今日は、渋谷で生まれて初めてのパルコ体験です。
と言っても、デパートの方ではなくパルコ劇場の方なんですが。
G2演出による「開放弦」を観に来ているのでした。
間口が狭いので、時間帯によっては大混雑をするパルコ劇場入り口

この「開放弦」は、劇団による公演ではなく「パルコ・プレゼンツ」ということで、役者も水野美紀や京野ことみといったテレビでも馴染みのある有名人を揃え、その分チケット代もちょいと高めな“プロジェクト”としてのステージです。
普段はこうした“プロジェクト的”なお芝居はチケット代も高いこともあって観に行くことは少ないのですが、今回は犬山イヌコや大倉孝二といった劇団NYLON 100℃で馴染みのあるメンバーが出演していることと、水野美紀や京野ことみをナマで観てみたい……といった不純な欲望のもと、チケットを購入していたのでした。
確かに、水野美紀や京野ことみってテレビで活躍する女優だけあって、キレイなんですね。
その場に登場すると華があると言うのでしょうか。
しかし、ただそれだけなんですよ。
お芝居そのものは、他の劇団系の役者に助けられていたように思われ、演技そのものに華が感じられないのです。
決して演技がヘタという訳ではないのですが……、やはり舞台向けではないということなのでしょうか。
そう考えてみると、舞台でいい役者であっても、テレビドラマに出るとあまりパッとしないことが多く感じるのは、テレビ向けの演技ではないからなのかもしれません。
やはり、「餅は餅屋に任せる」べきなのでしょうか。
(しかし一般向けの舞台の場合は、集客の手段として有名な役者を起用しないといけないのかもしれませんが)

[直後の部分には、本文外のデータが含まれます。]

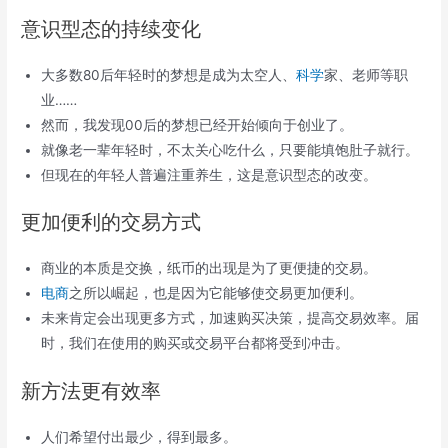
意识型态的持续变化
大多数80后年轻时的梦想是成为太空人、
科学
家、老师等职
业……
然而，我发现00后的梦想已经开始倾向于创业了。
就像老一辈年轻时，不太关心吃什么，只要能填饱肚子就行。
但现在的年轻人普遍注重养生，这是意识型态的改变。
更加便利的交易方式
商业的本质是交换，纸币的出现是为了更便捷的交易。
电商
之所以崛起，也是因为它能够使交易更加便利。
未来肯定会出现更多方式，加速购买决策，提高交易效率。届
时，我们在使用的购买或交易平台都将受到冲击。
新方法更有效率
人们希望付出最少，得到最多。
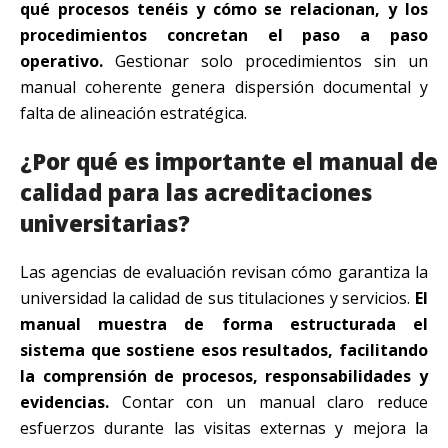
qué procesos tenéis y cómo se relacionan, y los
procedimientos concretan el paso a paso
operativo.
Gestionar solo procedimientos sin un
manual coherente genera dispersión documental y
falta de alineación estratégica.
¿Por qué es importante el manual de
calidad para las acreditaciones
universitarias?
Las agencias de evaluación revisan cómo garantiza la
universidad la calidad de sus titulaciones y servicios.
El
manual muestra de forma estructurada el
sistema que sostiene esos resultados, facilitando
la comprensión de procesos, responsabilidades y
evidencias.
Contar con un manual claro reduce
esfuerzos durante las visitas externas y mejora la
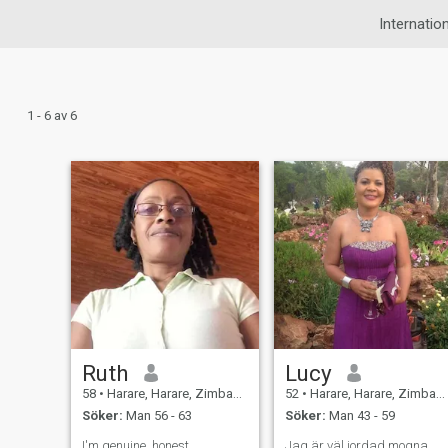
Internation
1 - 6 av 6
Ruth
Lucy
58
•
Harare, Harare, Zimbabwe
52
•
Harare, Harare, Zimbabwe
Söker:
Man 56 - 63
Söker:
Man 43 - 59
I'm genuine, honest,
Jag är väl jordad mogna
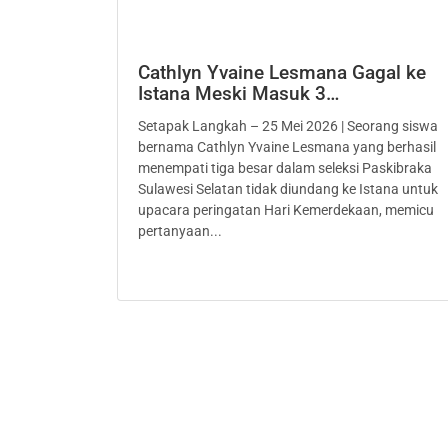
Cathlyn Yvaine Lesmana Gagal ke
Istana Meski Masuk 3…
Setapak Langkah – 25 Mei 2026 | Seorang siswa
bernama Cathlyn Yvaine Lesmana yang berhasil
menempati tiga besar dalam seleksi Paskibraka
Sulawesi Selatan tidak diundang ke Istana untuk
upacara peringatan Hari Kemerdekaan, memicu
pertanyaan...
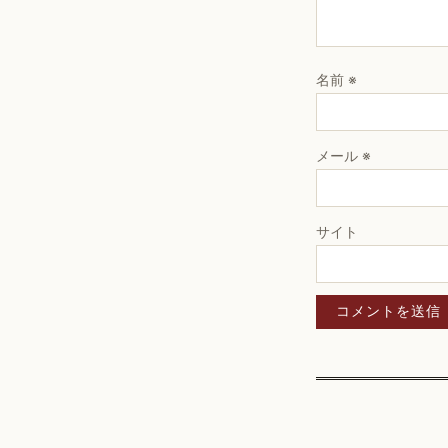
名前
※
メール
※
サイト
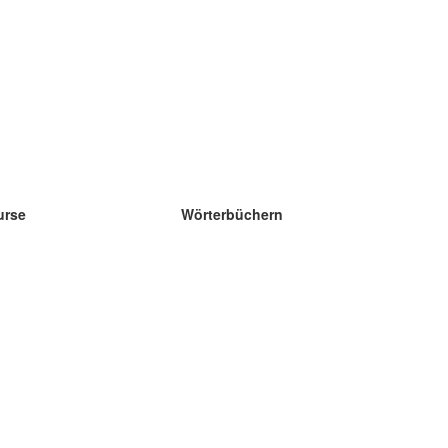
urse
Wörterbüchern
e Wissenschaft Englisch
e Wissenschaft Spanisch
e Wissenschaft Französisch
e Wissenschaft Russisch
e Wissenschaft Norwegisch
e Wissenschaft Schwedisch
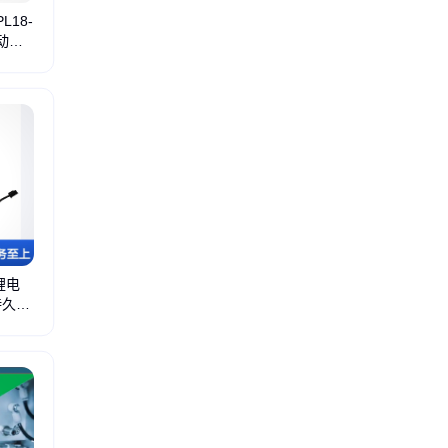
L18-
电动工
池
理士蓄电池
双登蓄电池
机房蓄电池
圣阳蓄电池
山特蓄电池
耐普蓄电池
GN
锂电
持久高
动力锂电池
高倍率锂电池
特种锂电池
磷酸铁锂电池
圆柱形锂电池
一次锂电池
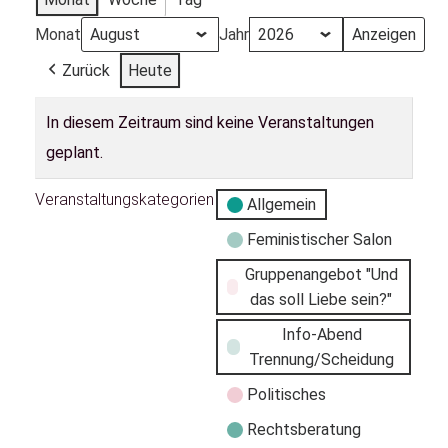
Monat
Jahr
Zurück
Heute
In diesem Zeitraum sind keine Veranstaltungen
geplant.
Veranstaltungskategorien
Allgemein
Feministischer Salon
Gruppenangebot "Und
das soll Liebe sein?"
Info-Abend
Trennung/Scheidung
Politisches
Rechtsberatung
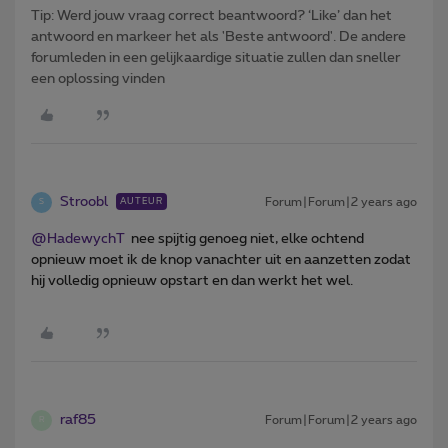
Tip: Werd jouw vraag correct beantwoord? ‘Like’ dan het
antwoord en markeer het als 'Beste antwoord'. De andere
forumleden in een gelijkaardige situatie zullen dan sneller
een oplossing vinden
Stroobl
Forum|Forum|2 years ago
AUTEUR
S
@HadewychT
nee spijtig genoeg niet, elke ochtend
opnieuw moet ik de knop vanachter uit en aanzetten zodat
hij volledig opnieuw opstart en dan werkt het wel.
raf85
Forum|Forum|2 years ago
R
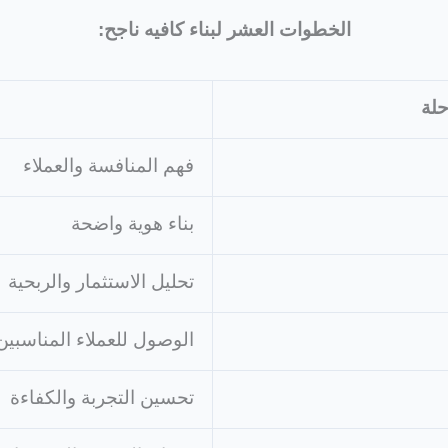
الخطوات العشر لبناء كافيه ناجح:
حلة
فهم المنافسة والعملاء
بناء هوية واضحة
تحليل الاستثمار والربحية
الوصول للعملاء المناسبين
تحسين التجربة والكفاءة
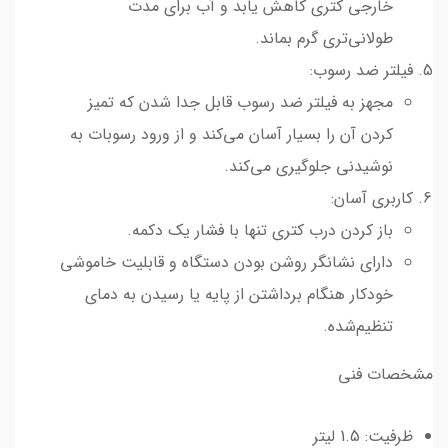
خارجی کتری کاهش یابد و آب برای مدت
طولانی‌تری گرم بماند.
فیلتر ضد رسوب:
مجهز به فیلتر ضد رسوب قابل جدا شدن که تمیز
کردن آن را بسیار آسان می‌کند و از ورود رسوبات به
نوشیدنی جلوگیری می‌کند.
کاربری آسان:
باز کردن درب کتری تنها با فشار یک دکمه.
دارای نشانگر روشن بودن دستگاه و قابلیت خاموشی
خودکار هنگام برداشتن از پایه یا رسیدن به دمای
تنظیم‌شده.
مشخصات فنی
ظرفیت: 1.5 لیتر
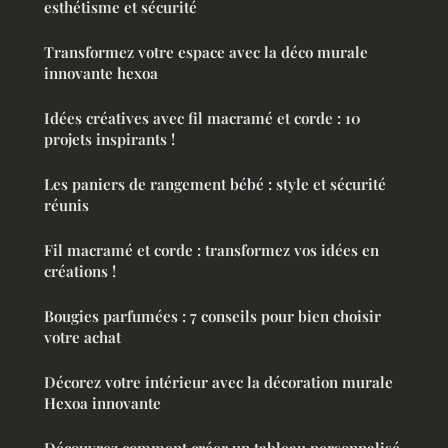
esthétisme et sécurité
Transformez votre espace avec la déco murale
innovante hexoa
Idées créatives avec fil macramé et corde : 10
projets inspirants !
Les paniers de rangement bébé : style et sécurité
réunis
Fil macramé et corde : transformez vos idées en
créations !
Bougies parfumées : 7 conseils pour bien choisir
votre achat
Décorez votre intérieur avec la décoration murale
Hexoa innovante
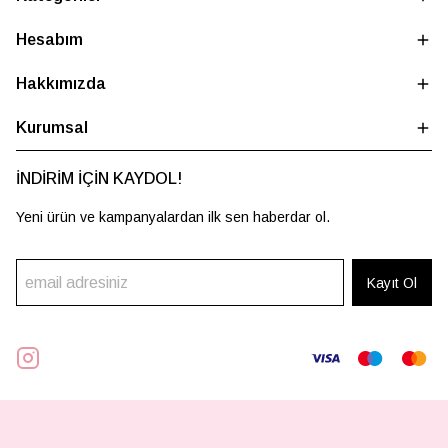
Hesabım
Hakkımızda
Kurumsal
İNDİRİM İÇİN KAYDOL!
Yeni ürün ve kampanyalardan ilk sen haberdar ol.
Kayıt Ol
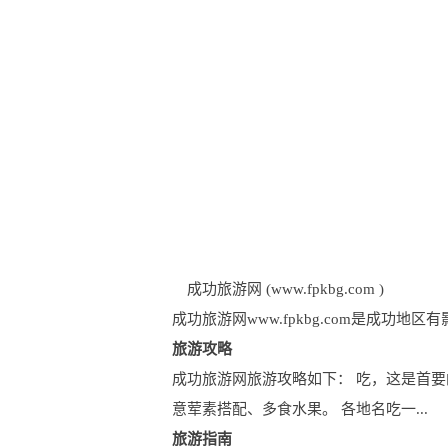
成功旅游网 (www.fpkbg.com )
成功旅游网www.fpkbg.com是成
旅游攻略
成功旅游网旅游攻略如下： 吃，这是首要
意荤素搭配、多食水果。 各地名吃一...
旅游指南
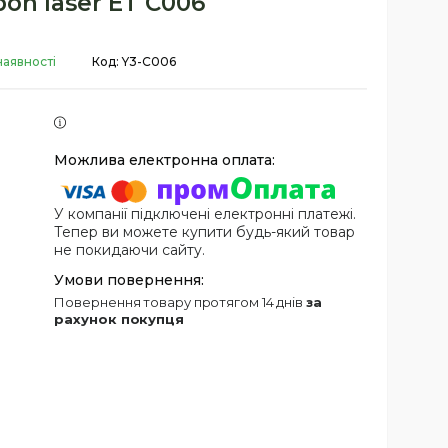
bon laser ET С006
наявності
Код:
Y3-C006
У компанії підключені електронні платежі.
Тепер ви можете купити будь-який товар
не покидаючи сайту.
повернення товару протягом 14 днів
за
рахунок покупця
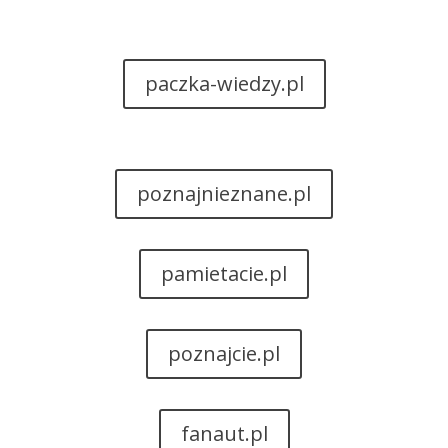
paczka-wiedzy.pl
poznajnieznane.pl
pamietacie.pl
poznajcie.pl
fanaut.pl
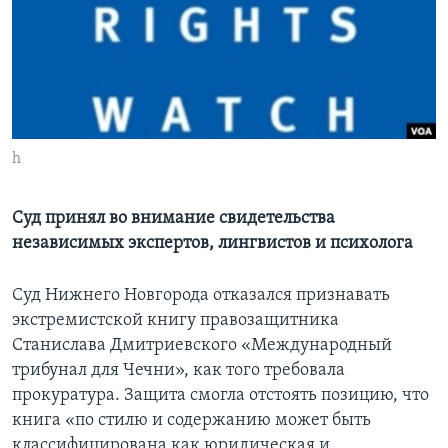
Learning English
СОЦИАЛЬНЫЕ СЕТИ
h
Языки
Суд принял во внимание свидетельства
независимых экспертов, лингвистов и психолога
Суд Нижнего Новгорода отказался признавать
экстремистской книгу правозащитника
Станислава Дмитриевского «Международный
трибунал для Чечни», как того требовала
прокуратура. Защита смогла отстоять позицию, что
книга «по стилю и содержанию может быть
классифицирована как юридическая и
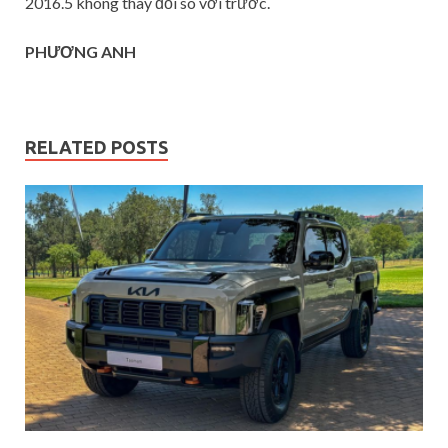
2016.5 không thay đổi so với trước.
PHƯƠNG ANH
RELATED POSTS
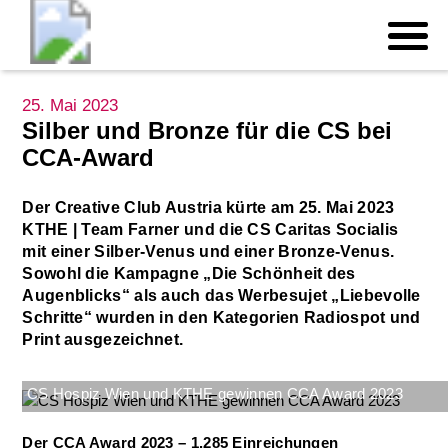
25. Mai 2023
Silber und Bronze für die CS bei
CCA-Award
Der Creative Club Austria kürte am 25. Mai 2023
KTHE | Team Farner und die CS Caritas Socialis
mit einer Silber-Venus und einer Bronze-Venus.
Sowohl die Kampagne „Die Schönheit des
Augenblicks“ als auch das Werbesujet „Liebevolle
Schritte“ wurden in den Kategorien Radiospot und
Print ausgezeichnet.
CS Hospiz Wien und KTHE gewinnen CCA Award 2023
Der CCA Award 2023 – 1.285 Einreichungen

そんな、舞台系の役者が光っていた今回のステージなのですが、もうひとつ、光っていたのは暗転時のアイデア。
ステージ上が徐々に暗くなるにつれ、そのときそのときで1人の人物にスポットライトがあたります。
そして舞台上では、その人物の心情を表していると思われる様々な“仕掛け”が用意されているのでした。
そのため、「次はどんな仕掛けかな」と毎回の暗転も楽しみになります。

ただ、犬山イヌコや大倉孝二といったNYLON 100℃的な役者目当てで行ってしまったため、どうしてもケラ(ケラリーノ・サンドロビッチ)演出のような気がしてしまい、「ドンヨリとした重さ」や「物語全体に漂う救いようのなさ」「ブラックな笑い」といった面が物足りないなあ……と感じてしまっていたのですが、そうか、G2演出だったのですね。